Светлый фон

— У вас бывал врач?

— Да… но он не хотел ложиться в больницу…

— Вчера врач приходил?

— Нет. Третьего дня. Он его… он обругал врача и отказался у него лечиться.

— И вы позвали другого?

— Других мы не знали. Мы здесь всего три недели. Кельнер вызвал врача… а он не захотел у него лечиться… говорил… ему казалось, что он сам себя вылечит…

— Что у него было?

— Не знаю. Врач сказал — воспаление легких… но он не верил… говорил, что все врачи обманщики… Вчера ему стало лучше. И вдруг…

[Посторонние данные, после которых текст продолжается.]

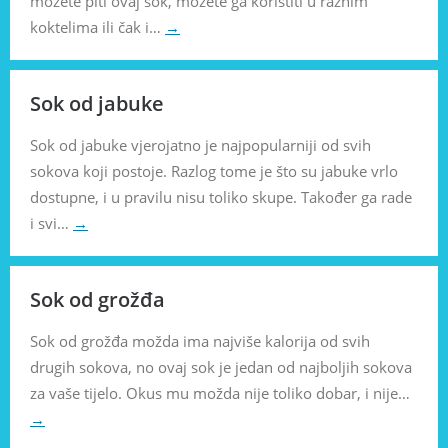
možete piti ovaj sok, možete ga koristiti u raznim
koktelima ili čak i…
→
Sok od jabuke
Sok od jabuke vjerojatno je najpopularniji od svih
sokova koji postoje. Razlog tome je što su jabuke vrlo
dostupne, i u pravilu nisu toliko skupe. Također ga rade
i svi…
→
Sok od grožđa
Sok od grožđa možda ima najviše kalorija od svih
drugih sokova, no ovaj sok je jedan od najboljih sokova
za vaše tijelo. Okus mu možda nije toliko dobar, i nije…
→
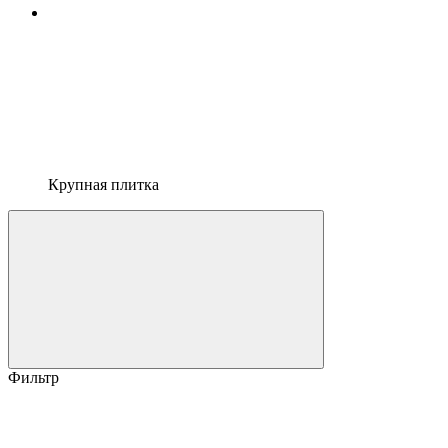
Крупная плитка
Фильтр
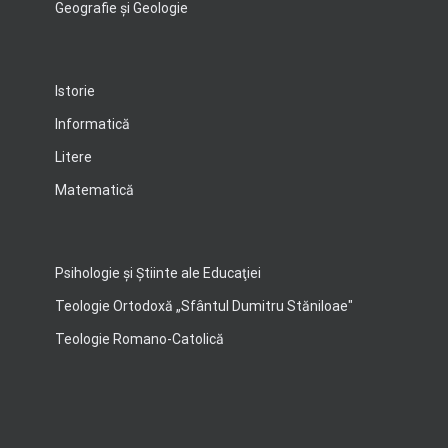
Geografie şi Geologie
Istorie
Informatică
Litere
Matematică
Psihologie şi Ştiinte ale Educaţiei
Teologie Ortodoxă „Sfântul Dumitru Stăniloae"
Teologie Romano-Catolică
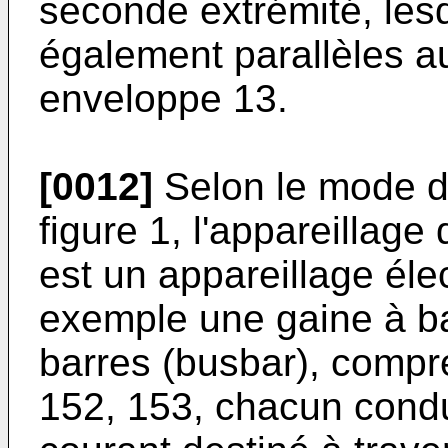
seconde extrémité, lesd
également parallèles au
enveloppe 13.
[0012]
Selon le mode de
figure 1, l'appareillage
est un appareillage élec
exemple une gaine à ba
barres (busbar), compr
152, 153, chacun cond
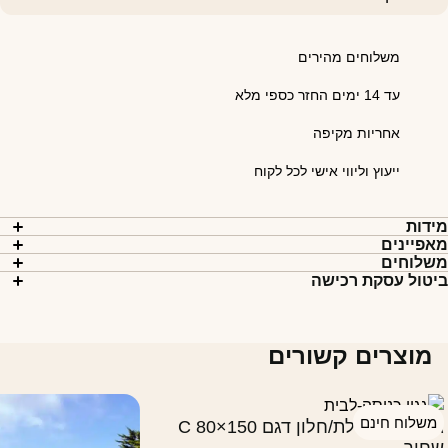
משלוחים מהירים
עד 14 ימים החזר כספי מלא
אחריות מקיפה
ייעוץ וליווי אישי לכל לקוח
ידות
אפיינים
שלוחים
יטול עסקת רכישה
מוצרים קשורים
משלוח חינם
גגון גשם לדלת/חלון דגם C 80×150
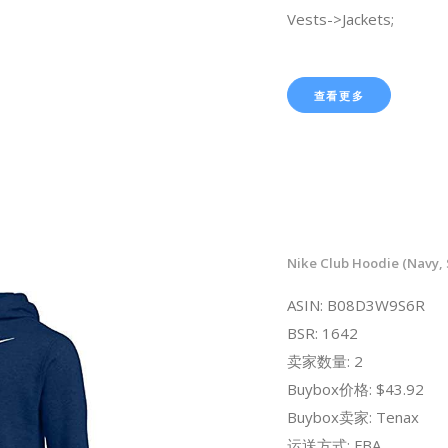
Vests->Jackets;
查看更多
Nike Club Hoodie (Navy, 
ASIN: B08D3W9S6R
BSR: 1642
卖家数量: 2
Buybox价格: $43.92
Buybox卖家: Tenax
运送方式: FBA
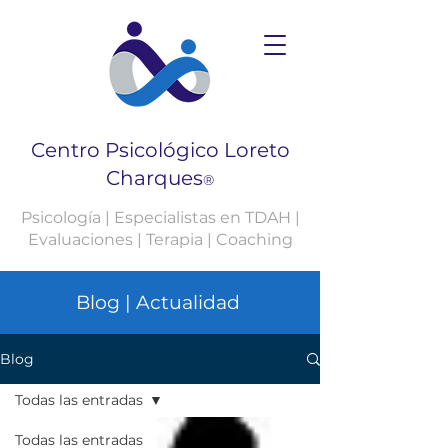
Centro Psicológico Loreto
Charques
®
Psicología | Especialistas en TDAH |
Evaluaciones | Terapia | Coaching
Blog | Actualidad
Blog
Todas las entradas
Todas las entradas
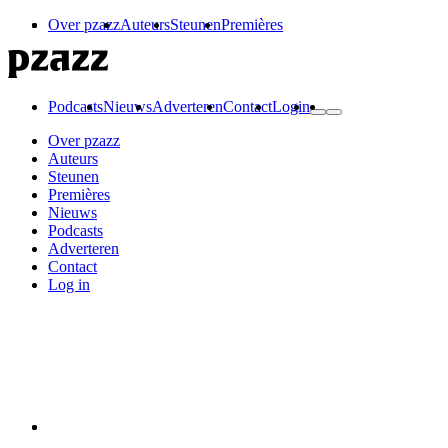
Over pzazz
Auteurs
Steunen
Premières
Podcasts
Nieuws
Adverteren
Contact
Login
Over pzazz
Auteurs
Steunen
Premières
Nieuws
Podcasts
Adverteren
Contact
Log in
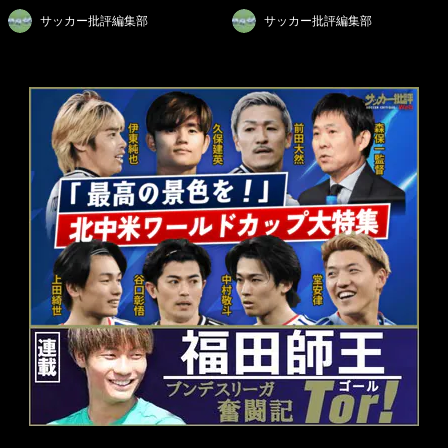
サッカー批評編集部
サッカー批評編集部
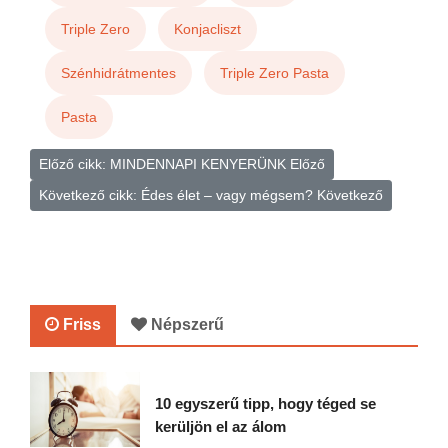
Triple Zero
Konjacliszt
Szénhidrátmentes
Triple Zero Pasta
Pasta
Előző cikk: MINDENNAPI KENYERÜNK
Előző
Következő cikk: Édes élet – vagy mégsem?
Következő
Friss
Népszerű
10 egyszerű tipp, hogy téged se
kerüljön el az álom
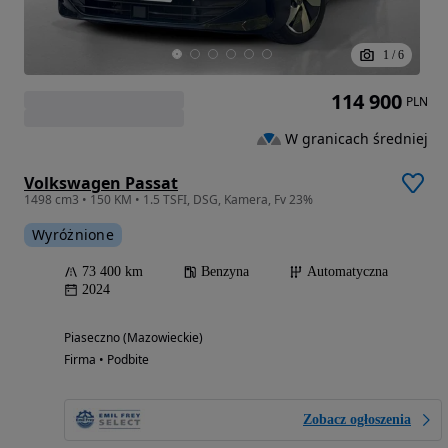
1
/
6
114 900
PLN
W granicach średniej
Volkswagen Passat
1498 cm3 • 150 KM • 1.5 TSFI, DSG, Kamera, Fv 23%
Wyróżnione
73 400 km
Benzyna
Automatyczna
2024
Piaseczno (Mazowieckie)
Firma • Podbite
Zobacz ogłoszenia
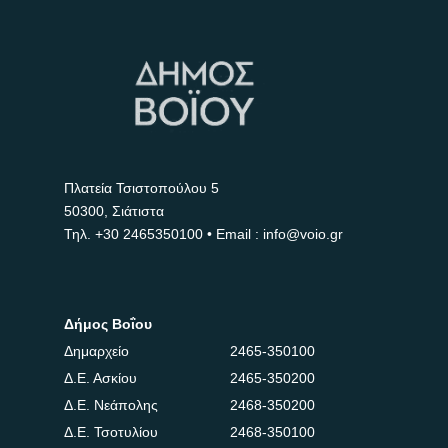
Πλατεία Τσιστοπούλου 5
50300, Σιάτιστα
Τηλ.
+30 2465350100
• Email : info@voio.gr
Δήμος Βοΐου
Δημαρχείο
2465-350100
Δ.Ε. Ασκίου
2465-350200
Δ.Ε. Νεάπολης
2468-350200
Δ.Ε. Τσοτυλίου
2468-350100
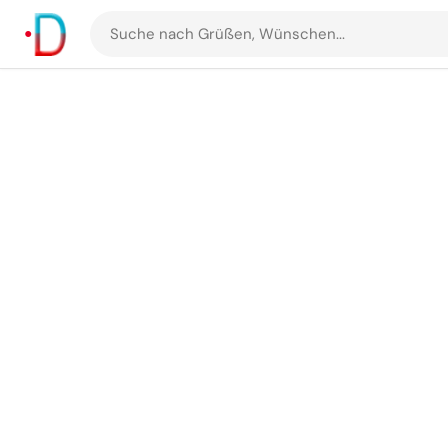
Suche
nach
Grüßen
und
Bildern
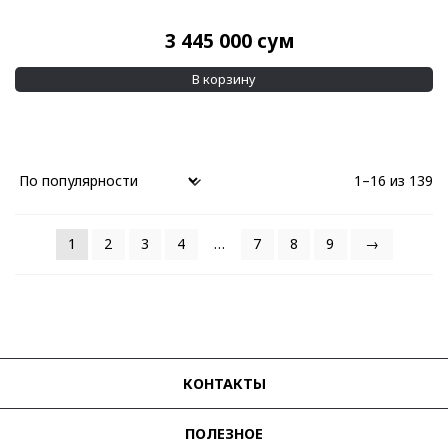
3 445 000
сум
В корзину
1–16 из 139
1
2
3
4
…
7
8
9
→
КОНТАКТЫ
ПОЛЕЗНОЕ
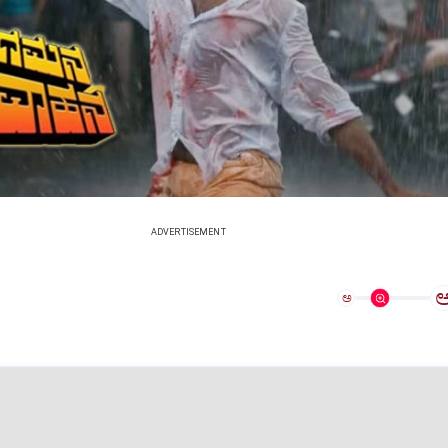
ADVERTISEMENT
ಅ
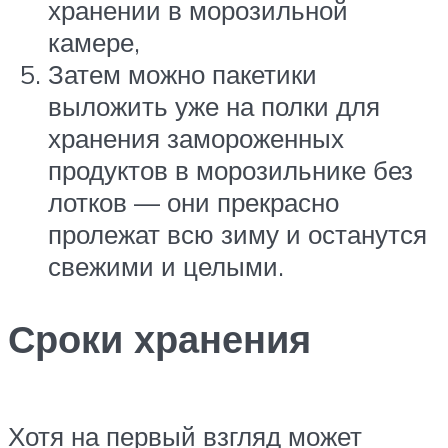
хранении в морозильной
камере,
Затем можно пакетики
выложить уже на полки для
хранения замороженных
продуктов в морозильнике без
лотков — они прекрасно
пролежат всю зиму и останутся
свежими и целыми.
Сроки хранения
Хотя на первый взгляд может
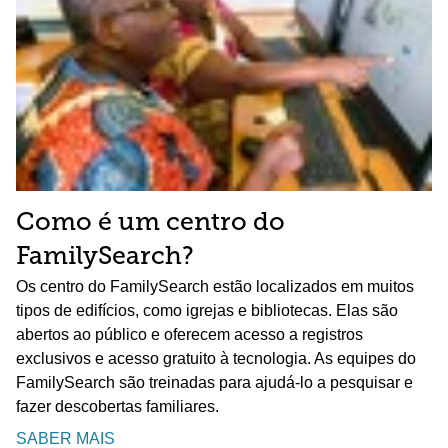
Como é um centro do
FamilySearch?
Os centro do FamilySearch estão localizados em muitos
tipos de edifícios, como igrejas e bibliotecas. Elas são
abertos ao público e oferecem acesso a registros
exclusivos e acesso gratuito à tecnologia. As equipes do
FamilySearch são treinadas para ajudá-lo a pesquisar e
fazer descobertas familiares.
SABER MAIS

— Почему вы не отправили его в больницу?

— Не захотел… Он говорил… говорил… что я стану ему изменять, если его не будет рядом… он… вы не знаете его… ничего нельзя было поделать.

— Он все еще в отеле?

— Да.

— Вы сообщили владельцу о случившемся?

— Нет. Когда он вдруг затих… и все стало так тихо… и его глаза… тут я не выдержала и убежала.

Равик вспомнил прошедшую ночь. На мгновение ему стало не по себе. Но это случилось, и теперь было безразлично и ему, и ей. Особенно ей. В эту ночь ей все было безразлично, важно было одно — выстоять. Жизнь — нечто большее, чем свод сентиментальных заповедей. Лавинь, узнав о смерти жены, провел ночь в публичном доме. Проститутки спасли его, а с попами ему было бы худо. Это можно понимать или не понимать. Объяснять тут нечего. Он взял свое пальто.

— Пойдемте! Я провожу вас. Умерший был вашим мужем?

— Нет.

Владелец отеля «Верден» — толстяк без единого волоска на голове, зато с крашеными черными усами и густыми черными бровями — стоял в вестибюле; за ним — кельнер, горничная и кассирша, плоская, как доска. Он, несомненно, уже все знал и, увидев женщину, тотчас набросился на нее. Его лицо побагровело, он размахивал маленькими пухлыми ручками и клокотал от бешенства и негодования; все же Равик заметил, что их приход принес хозяину облегчение. Когда тот начал разглагольствовать о полиции, иностранцах, подозрительных личностях и тюрьме, Равик перебил его.

— Вы провансалец? — спросил он спокойно. Хозяин осекся.

— Нет. А что? — ошарашенно спросил он.